_LISTED RECORDS:_
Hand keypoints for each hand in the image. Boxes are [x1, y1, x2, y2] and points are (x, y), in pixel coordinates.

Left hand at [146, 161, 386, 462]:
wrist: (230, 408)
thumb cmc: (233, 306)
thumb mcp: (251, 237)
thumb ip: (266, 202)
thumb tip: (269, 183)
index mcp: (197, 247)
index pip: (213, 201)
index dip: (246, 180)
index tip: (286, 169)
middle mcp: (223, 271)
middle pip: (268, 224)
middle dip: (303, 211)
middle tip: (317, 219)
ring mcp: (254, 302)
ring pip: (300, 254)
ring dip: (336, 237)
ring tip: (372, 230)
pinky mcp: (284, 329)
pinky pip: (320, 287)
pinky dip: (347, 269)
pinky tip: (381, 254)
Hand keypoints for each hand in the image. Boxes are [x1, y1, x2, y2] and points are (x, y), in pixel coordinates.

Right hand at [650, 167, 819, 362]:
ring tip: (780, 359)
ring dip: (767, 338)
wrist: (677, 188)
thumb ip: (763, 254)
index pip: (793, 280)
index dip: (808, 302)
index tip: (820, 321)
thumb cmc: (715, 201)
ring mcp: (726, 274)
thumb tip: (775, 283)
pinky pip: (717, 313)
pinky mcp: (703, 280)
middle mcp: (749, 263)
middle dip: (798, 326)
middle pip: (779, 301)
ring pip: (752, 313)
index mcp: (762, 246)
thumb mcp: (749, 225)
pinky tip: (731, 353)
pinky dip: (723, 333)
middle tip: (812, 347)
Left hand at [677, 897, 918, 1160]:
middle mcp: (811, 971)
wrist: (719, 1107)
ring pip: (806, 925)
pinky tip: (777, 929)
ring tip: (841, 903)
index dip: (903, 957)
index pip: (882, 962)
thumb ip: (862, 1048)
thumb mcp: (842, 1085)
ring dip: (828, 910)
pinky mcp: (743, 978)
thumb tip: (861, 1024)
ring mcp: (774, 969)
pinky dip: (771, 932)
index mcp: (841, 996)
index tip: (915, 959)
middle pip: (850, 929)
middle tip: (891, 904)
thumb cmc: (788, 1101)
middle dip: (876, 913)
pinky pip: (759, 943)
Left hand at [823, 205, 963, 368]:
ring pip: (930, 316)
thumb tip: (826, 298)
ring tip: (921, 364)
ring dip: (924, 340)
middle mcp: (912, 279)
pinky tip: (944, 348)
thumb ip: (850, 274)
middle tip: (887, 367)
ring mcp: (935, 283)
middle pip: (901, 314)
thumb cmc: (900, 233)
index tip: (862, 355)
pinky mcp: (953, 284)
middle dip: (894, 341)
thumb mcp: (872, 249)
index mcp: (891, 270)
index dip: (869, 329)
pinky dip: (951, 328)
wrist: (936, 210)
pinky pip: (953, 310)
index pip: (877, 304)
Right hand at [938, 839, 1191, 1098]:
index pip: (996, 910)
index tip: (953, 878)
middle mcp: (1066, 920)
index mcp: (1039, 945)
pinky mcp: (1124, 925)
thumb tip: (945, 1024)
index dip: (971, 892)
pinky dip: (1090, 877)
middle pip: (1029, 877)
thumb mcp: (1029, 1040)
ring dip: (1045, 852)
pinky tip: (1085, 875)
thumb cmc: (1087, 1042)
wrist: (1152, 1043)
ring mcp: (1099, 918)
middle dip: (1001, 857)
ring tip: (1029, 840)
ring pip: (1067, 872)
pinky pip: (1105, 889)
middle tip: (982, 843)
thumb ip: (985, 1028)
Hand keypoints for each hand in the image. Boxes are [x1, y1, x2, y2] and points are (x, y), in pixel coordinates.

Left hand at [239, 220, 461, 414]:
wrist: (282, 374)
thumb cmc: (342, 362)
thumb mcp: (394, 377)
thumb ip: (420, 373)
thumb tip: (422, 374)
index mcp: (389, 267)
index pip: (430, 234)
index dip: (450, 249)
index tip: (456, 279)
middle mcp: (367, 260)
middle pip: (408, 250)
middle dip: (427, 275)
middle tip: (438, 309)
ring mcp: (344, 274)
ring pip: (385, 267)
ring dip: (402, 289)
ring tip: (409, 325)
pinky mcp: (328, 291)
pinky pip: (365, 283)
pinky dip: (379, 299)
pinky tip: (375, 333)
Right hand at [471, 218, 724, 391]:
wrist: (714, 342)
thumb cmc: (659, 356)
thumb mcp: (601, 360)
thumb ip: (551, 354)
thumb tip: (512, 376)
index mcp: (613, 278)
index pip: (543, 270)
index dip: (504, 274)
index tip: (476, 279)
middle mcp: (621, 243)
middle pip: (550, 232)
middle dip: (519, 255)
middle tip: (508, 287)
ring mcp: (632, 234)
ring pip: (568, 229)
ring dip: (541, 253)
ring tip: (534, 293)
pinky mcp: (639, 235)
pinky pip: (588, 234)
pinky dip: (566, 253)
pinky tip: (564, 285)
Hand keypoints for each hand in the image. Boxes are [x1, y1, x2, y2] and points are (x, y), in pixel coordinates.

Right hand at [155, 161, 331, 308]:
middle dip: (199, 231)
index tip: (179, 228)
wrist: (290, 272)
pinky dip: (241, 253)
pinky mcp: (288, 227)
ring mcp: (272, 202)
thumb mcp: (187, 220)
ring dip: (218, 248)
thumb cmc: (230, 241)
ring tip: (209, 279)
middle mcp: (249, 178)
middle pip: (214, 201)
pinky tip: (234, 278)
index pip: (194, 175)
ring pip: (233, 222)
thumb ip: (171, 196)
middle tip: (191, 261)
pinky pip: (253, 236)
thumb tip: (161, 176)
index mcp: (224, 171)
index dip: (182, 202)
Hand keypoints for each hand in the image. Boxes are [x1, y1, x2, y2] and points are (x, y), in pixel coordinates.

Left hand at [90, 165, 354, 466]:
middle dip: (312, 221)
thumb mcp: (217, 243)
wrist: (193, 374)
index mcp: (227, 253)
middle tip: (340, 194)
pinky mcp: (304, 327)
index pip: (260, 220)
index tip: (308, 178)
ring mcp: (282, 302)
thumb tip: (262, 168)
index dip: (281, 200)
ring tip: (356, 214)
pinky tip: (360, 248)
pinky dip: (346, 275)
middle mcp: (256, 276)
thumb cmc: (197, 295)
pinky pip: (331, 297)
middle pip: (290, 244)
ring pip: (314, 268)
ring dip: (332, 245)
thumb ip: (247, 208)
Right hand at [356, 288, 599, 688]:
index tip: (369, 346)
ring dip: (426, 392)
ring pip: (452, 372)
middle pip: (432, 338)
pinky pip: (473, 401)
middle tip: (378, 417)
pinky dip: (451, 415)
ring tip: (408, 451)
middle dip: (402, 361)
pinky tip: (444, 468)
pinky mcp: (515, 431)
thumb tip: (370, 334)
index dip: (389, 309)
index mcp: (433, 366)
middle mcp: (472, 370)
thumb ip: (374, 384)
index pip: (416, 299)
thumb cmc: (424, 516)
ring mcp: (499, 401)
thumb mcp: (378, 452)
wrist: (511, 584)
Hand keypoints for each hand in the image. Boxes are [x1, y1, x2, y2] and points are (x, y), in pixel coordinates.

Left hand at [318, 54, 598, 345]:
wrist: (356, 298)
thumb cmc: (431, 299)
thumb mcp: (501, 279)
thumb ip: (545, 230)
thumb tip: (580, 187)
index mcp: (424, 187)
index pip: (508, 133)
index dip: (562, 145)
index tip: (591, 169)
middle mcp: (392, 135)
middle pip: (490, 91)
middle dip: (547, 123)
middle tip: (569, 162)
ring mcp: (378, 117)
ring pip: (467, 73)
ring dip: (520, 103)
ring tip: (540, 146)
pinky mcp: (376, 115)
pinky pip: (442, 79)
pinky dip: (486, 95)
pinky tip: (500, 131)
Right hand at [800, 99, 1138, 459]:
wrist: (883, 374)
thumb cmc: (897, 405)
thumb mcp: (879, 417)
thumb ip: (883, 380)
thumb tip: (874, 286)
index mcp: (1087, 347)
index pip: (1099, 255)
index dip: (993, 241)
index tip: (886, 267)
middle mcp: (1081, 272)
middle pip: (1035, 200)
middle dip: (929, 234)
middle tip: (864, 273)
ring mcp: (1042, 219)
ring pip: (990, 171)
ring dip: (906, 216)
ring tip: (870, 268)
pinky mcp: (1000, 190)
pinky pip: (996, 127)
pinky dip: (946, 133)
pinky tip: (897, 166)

_ACTIVITY:_ If a line of the entries holds the word "wrist", copy it out.

_RESULT:_
wrist: (230, 408)
wrist: (677, 188)
wrist: (719, 1107)
wrist: (936, 210)
wrist: (1152, 1043)
wrist: (282, 374)
wrist: (714, 342)
wrist: (290, 272)
wrist: (193, 374)
wrist: (511, 584)
wrist: (356, 298)
wrist: (883, 374)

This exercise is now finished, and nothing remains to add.